The games industry employs a diverse range of people in a number of different roles.
Over the next few months, BBC News is going to profile a range of jobs in the industry, as well as the firms themselves; talking to the people who actually do the work as they tell us what exactly they do.
Over the past 10 years, UK development studios - by and large - have been taken over by global games publishers, retaining their name and staff, but producing games almost exclusively for that publisher.
But there are some notable exceptions to this rule.
In the centre of Guildford, deep in the heart of Surrey, sits the corporate headquarters of games giant Electronic Arts.
Within the walls of this new building, beneath the corporate branding, marketing posters, and coffee stands is a fairly new player to the UK development scene: Bright Light Studio.
Set up in 2007, it now employs more than 100 people working on family-friendly titles, such as Harry Potter and Hasbro licences.

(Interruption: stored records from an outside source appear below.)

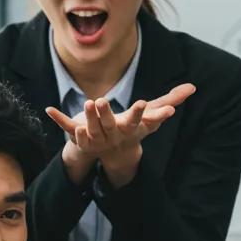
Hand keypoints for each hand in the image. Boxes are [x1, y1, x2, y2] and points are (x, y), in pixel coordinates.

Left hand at [48, 84, 194, 187]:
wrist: (113, 153)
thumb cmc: (132, 129)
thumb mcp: (151, 117)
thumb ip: (170, 101)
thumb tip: (191, 88)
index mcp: (129, 128)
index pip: (137, 120)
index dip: (140, 113)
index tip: (142, 103)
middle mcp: (112, 133)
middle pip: (110, 123)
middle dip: (106, 113)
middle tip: (101, 100)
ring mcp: (94, 135)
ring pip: (89, 125)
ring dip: (86, 116)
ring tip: (84, 102)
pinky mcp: (78, 134)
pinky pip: (67, 127)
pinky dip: (58, 119)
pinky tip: (49, 109)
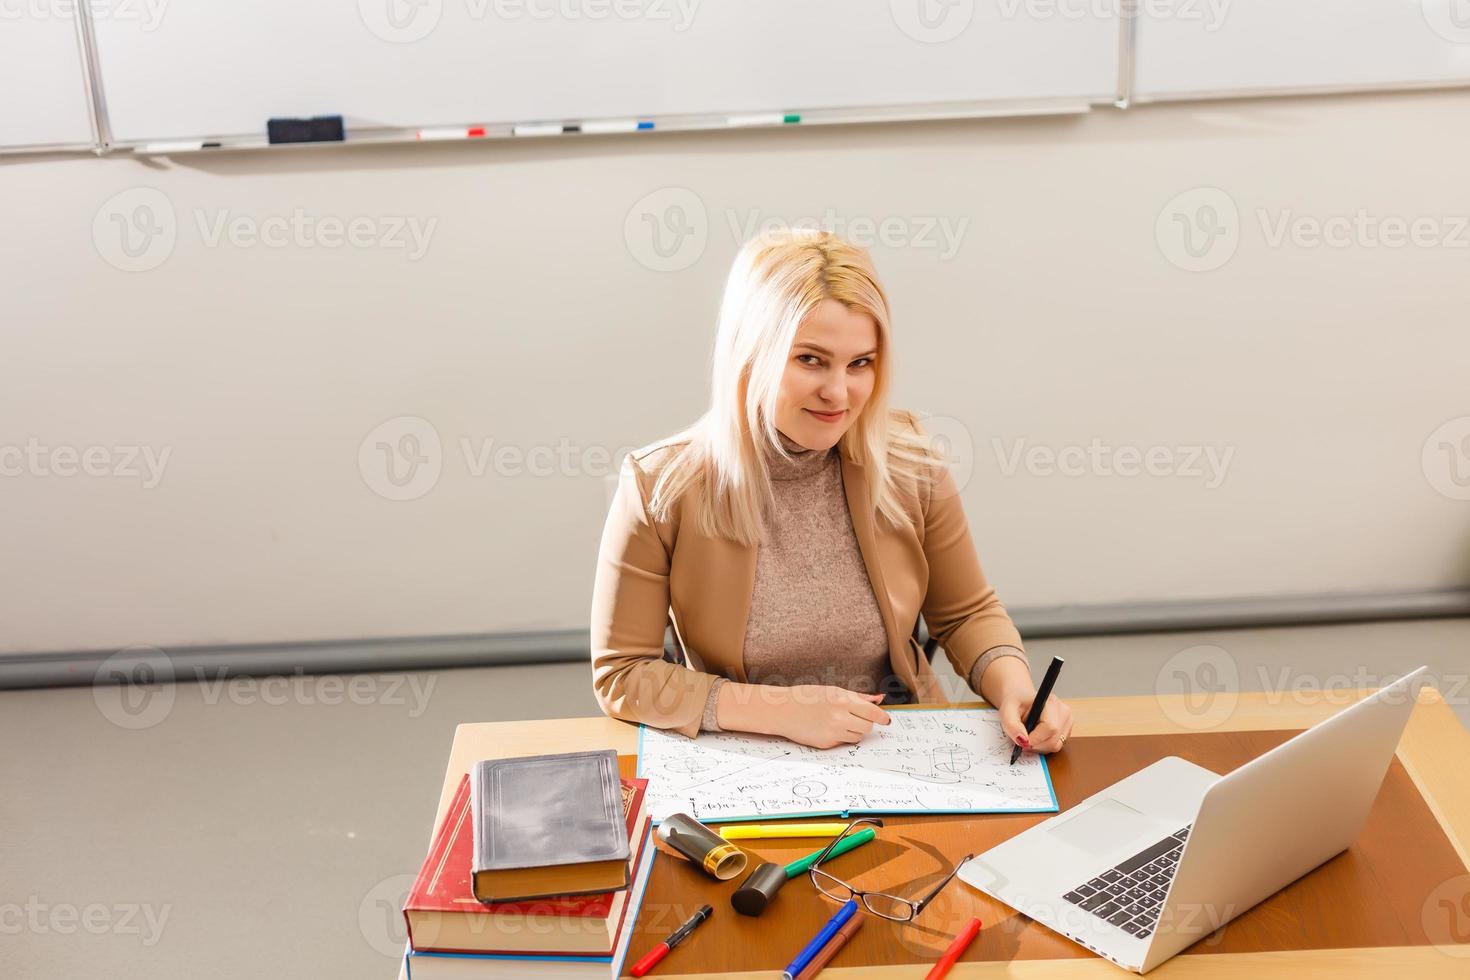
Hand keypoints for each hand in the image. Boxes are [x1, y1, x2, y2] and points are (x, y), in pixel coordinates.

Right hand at [775, 686, 891, 748]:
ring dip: (854, 731)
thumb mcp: (833, 691)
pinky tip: (827, 728)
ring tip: (839, 721)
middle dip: (865, 723)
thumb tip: (879, 699)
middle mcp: (839, 717)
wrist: (782, 710)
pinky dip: (840, 737)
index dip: (882, 717)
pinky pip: (842, 743)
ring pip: (857, 737)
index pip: (872, 713)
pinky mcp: (825, 744)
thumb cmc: (807, 697)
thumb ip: (858, 697)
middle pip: (867, 727)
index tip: (886, 720)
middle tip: (856, 718)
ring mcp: (832, 732)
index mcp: (842, 700)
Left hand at [982, 656, 1073, 753]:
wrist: (1021, 697)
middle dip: (1035, 745)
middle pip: (1054, 740)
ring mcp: (1068, 722)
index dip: (1035, 739)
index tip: (1022, 741)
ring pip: (1056, 746)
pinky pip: (1056, 746)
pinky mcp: (1067, 730)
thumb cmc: (1016, 701)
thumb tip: (1022, 741)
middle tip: (1022, 740)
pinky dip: (1044, 746)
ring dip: (1039, 746)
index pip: (1050, 728)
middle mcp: (1064, 712)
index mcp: (1051, 703)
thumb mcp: (1007, 710)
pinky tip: (1036, 736)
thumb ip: (1012, 725)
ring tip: (1028, 735)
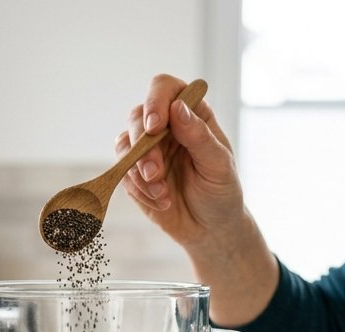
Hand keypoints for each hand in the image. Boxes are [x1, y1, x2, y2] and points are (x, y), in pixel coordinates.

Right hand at [121, 74, 277, 326]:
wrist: (210, 230)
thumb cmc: (221, 193)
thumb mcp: (218, 165)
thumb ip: (199, 136)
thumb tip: (177, 108)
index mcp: (191, 114)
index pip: (164, 88)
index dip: (155, 101)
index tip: (155, 126)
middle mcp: (166, 126)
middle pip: (138, 116)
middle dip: (143, 147)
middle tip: (155, 173)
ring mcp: (147, 149)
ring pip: (124, 144)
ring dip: (138, 171)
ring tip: (162, 193)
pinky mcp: (134, 173)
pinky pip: (122, 172)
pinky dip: (138, 189)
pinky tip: (161, 200)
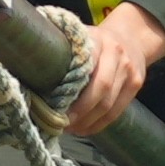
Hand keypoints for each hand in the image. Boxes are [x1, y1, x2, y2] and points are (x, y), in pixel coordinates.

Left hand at [61, 4, 164, 137]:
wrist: (132, 36)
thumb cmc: (94, 42)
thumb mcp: (79, 37)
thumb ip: (63, 52)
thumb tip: (28, 72)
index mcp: (96, 40)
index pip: (85, 68)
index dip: (71, 92)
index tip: (54, 107)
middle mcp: (116, 53)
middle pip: (100, 89)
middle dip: (79, 111)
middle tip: (61, 123)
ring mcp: (129, 70)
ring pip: (109, 105)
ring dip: (88, 122)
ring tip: (70, 129)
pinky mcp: (136, 84)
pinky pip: (117, 111)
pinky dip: (99, 124)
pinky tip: (84, 128)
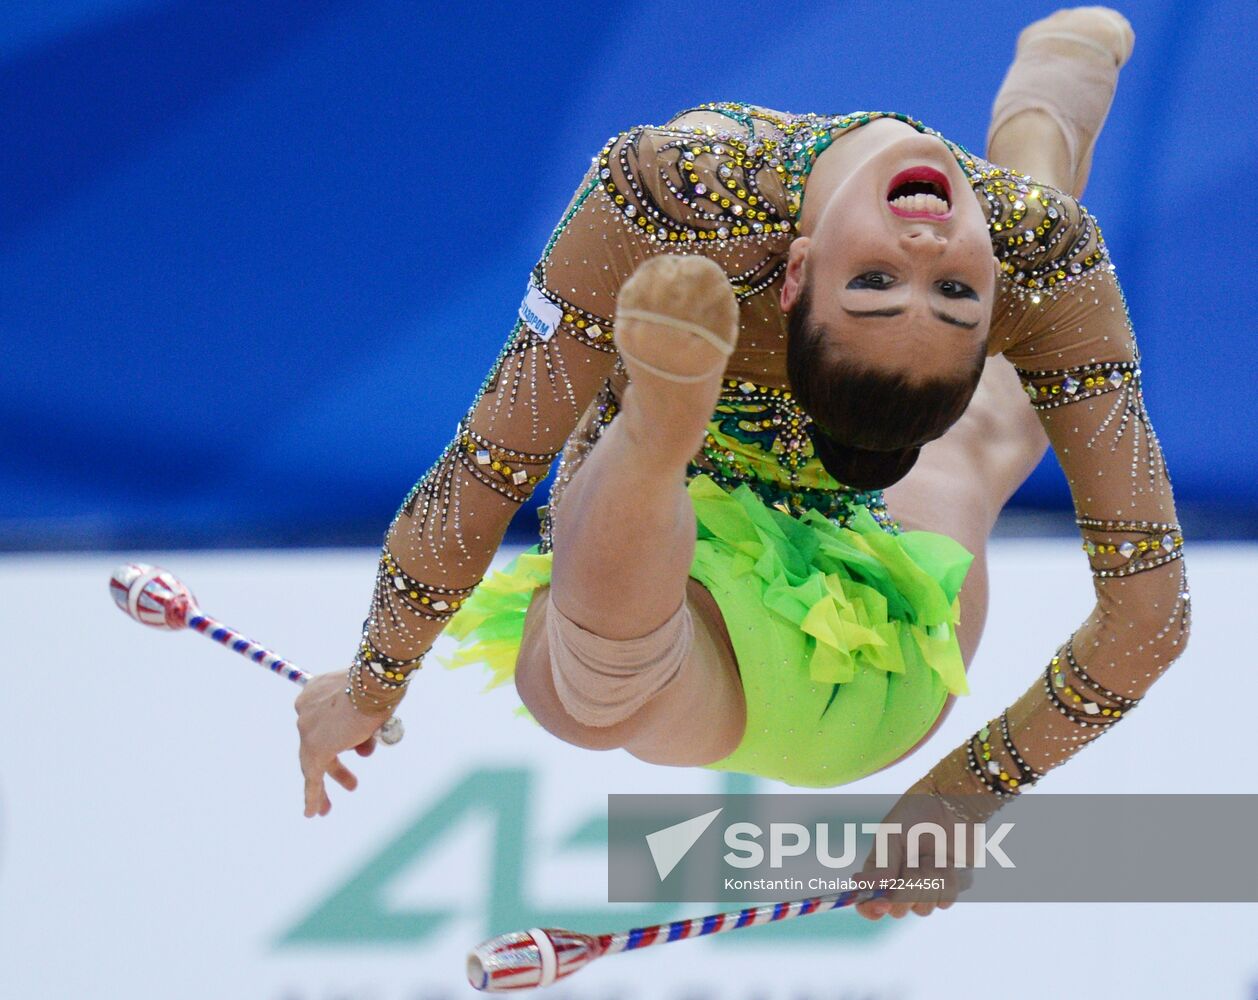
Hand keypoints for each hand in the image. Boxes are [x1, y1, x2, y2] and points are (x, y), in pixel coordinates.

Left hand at [294, 670, 389, 816]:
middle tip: (350, 775)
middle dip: (335, 758)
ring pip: (318, 758)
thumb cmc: (377, 686)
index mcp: (316, 691)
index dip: (337, 733)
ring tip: (353, 785)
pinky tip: (314, 812)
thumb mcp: (369, 701)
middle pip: (318, 739)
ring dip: (338, 773)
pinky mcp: (314, 748)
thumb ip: (363, 719)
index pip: (323, 718)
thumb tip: (364, 739)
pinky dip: (313, 795)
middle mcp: (305, 709)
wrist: (371, 683)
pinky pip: (312, 776)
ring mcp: (307, 729)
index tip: (349, 741)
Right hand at [853, 779, 973, 919]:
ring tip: (932, 857)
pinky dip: (947, 882)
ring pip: (923, 909)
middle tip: (914, 865)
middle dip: (908, 889)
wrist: (953, 807)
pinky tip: (947, 864)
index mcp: (880, 871)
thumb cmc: (917, 814)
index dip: (871, 908)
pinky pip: (945, 901)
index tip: (882, 904)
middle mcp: (900, 885)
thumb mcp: (892, 834)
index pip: (868, 902)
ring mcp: (924, 890)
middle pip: (898, 910)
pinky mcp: (947, 890)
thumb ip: (881, 863)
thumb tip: (859, 883)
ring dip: (929, 881)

Unlike other studios, which expanded from humble beginnings, Bright Light Studios was jump-started by Electronic Arts after the firm bought UK developer Criterion Games (best known as the developer of the Burnout series).
Harvey Elliott, Bright Light vice-president, said that creating the studio within Electronic Arts, but stepping slightly back from the EA brand, was a deliberate one.

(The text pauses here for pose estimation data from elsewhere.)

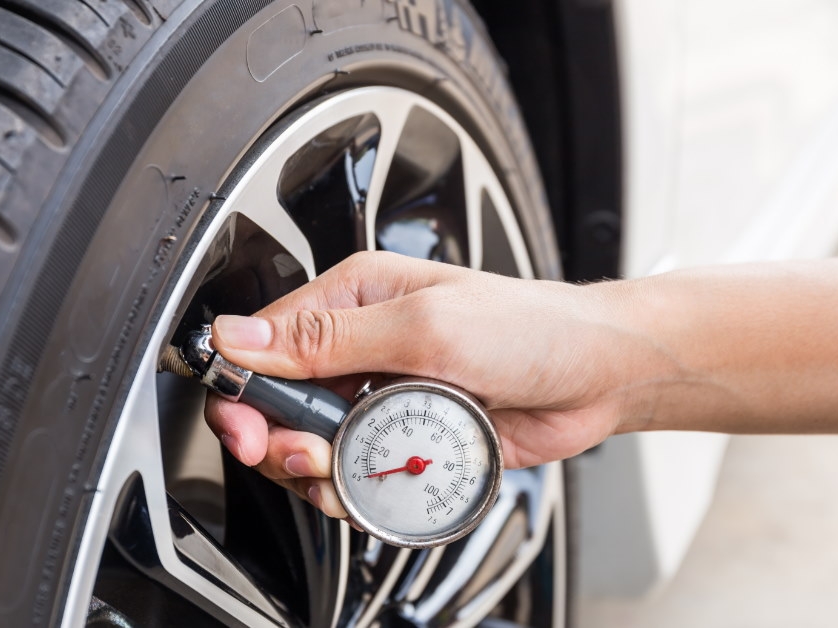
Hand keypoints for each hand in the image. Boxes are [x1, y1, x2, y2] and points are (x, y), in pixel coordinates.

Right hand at [204, 251, 650, 518]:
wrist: (596, 375)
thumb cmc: (530, 328)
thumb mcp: (425, 326)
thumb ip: (329, 338)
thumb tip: (242, 336)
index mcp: (353, 298)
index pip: (262, 343)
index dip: (242, 391)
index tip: (250, 429)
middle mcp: (360, 345)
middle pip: (279, 404)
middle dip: (282, 441)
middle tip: (309, 457)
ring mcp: (381, 395)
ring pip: (314, 447)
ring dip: (321, 472)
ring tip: (349, 473)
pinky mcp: (405, 437)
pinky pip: (357, 473)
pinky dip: (358, 490)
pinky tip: (378, 486)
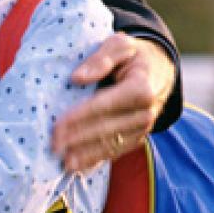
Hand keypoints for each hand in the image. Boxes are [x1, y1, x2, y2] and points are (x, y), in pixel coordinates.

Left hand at [52, 35, 176, 172]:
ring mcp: (143, 129)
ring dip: (86, 155)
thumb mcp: (120, 44)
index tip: (57, 126)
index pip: (103, 106)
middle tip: (53, 146)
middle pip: (105, 129)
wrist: (160, 70)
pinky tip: (79, 167)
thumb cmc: (134, 55)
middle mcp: (145, 112)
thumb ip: (100, 58)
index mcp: (141, 88)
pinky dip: (96, 160)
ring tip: (64, 164)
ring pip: (110, 144)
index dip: (79, 117)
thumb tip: (76, 78)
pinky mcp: (138, 138)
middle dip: (77, 139)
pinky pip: (116, 151)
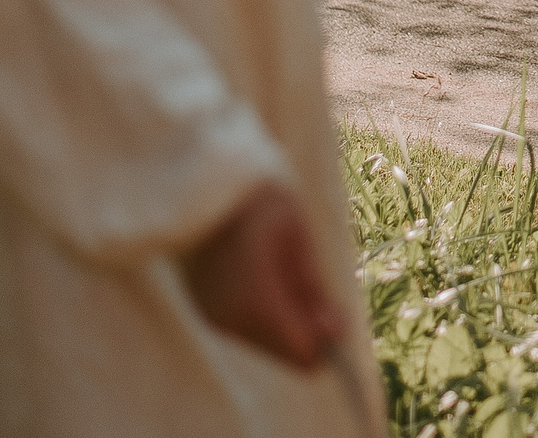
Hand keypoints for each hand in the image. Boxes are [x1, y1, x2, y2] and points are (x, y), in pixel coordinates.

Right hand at [183, 183, 343, 370]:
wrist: (199, 183)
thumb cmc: (257, 200)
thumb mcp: (296, 237)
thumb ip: (314, 288)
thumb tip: (338, 334)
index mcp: (259, 301)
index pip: (303, 353)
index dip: (325, 338)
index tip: (331, 306)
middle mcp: (232, 319)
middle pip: (286, 350)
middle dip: (304, 325)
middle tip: (304, 276)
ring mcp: (215, 318)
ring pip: (266, 341)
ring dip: (284, 317)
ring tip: (276, 267)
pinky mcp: (206, 312)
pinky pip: (247, 329)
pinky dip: (262, 312)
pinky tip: (258, 274)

"Everyone at EA is proud to be part of EA but you also want something unique to you, that separates you from the thousands of other people who also work for EA," he said.
Creating a studio that specialises in a theme or genre - in Bright Lights case family friendly games - is not new. However, creating one within an existing brand is.
A trailer for the new Harry Potter game
As a dedicated development studio, the majority of staff working for it are tasked with making games.
"About 30% are engineers, 35% artists and 35% in design, production and management.
"We also have a handful of audio artists who support all the projects," said Mr Elliott.
The firm has just finished work on the latest Harry Potter game - Harry Potter and the Half-Blood Prince - which is due for release, on all formats, at the same time as the movie.
"Harry Potter is a high revenue franchise, its retail revenue is over $1bn and sold more than 40m copies, so it's a great project," said Mr Elliott.
With big money comes big expectations and big production values. The days of someone being able to produce a game in the bedroom and then make a fortune were long gone, he said.
"These days we're talking millions to produce a good game," said Mr Elliott.
For Bright Light, the development time for a game is limited to the space between movie releases. While that does put pressure on developers, it also means there is "considerable synergy" between the film makers and game studio.
"There are some things we can do that the movie studio can't," said Mr Elliot.
"For example, we can create the whole of Hogwarts in a 3D model and run about in it."
The game itself is based on the Harry Potter movie, but the events and game play are not an exact recreation of the film.
Instead, the game lets the player wander round an accurate representation of Hogwarts, with in-game tips coming from the Gryffindor House ghost, Nearly Headless Nick.
While the linear progression through the single player game might not appeal to hardcore gamers, Bright Light says it is aimed at a younger mass market audience.
There are also three mini games - duelling, potion-mixing and Quidditch - scattered through the main game which give the missions a novel twist.
There is also - for the first time in a Harry Potter game - a two-player option, where opposing players duel each other in casting spells. Given that the single player campaign only lasts about 14 hours, this should give the game a bit more longevity.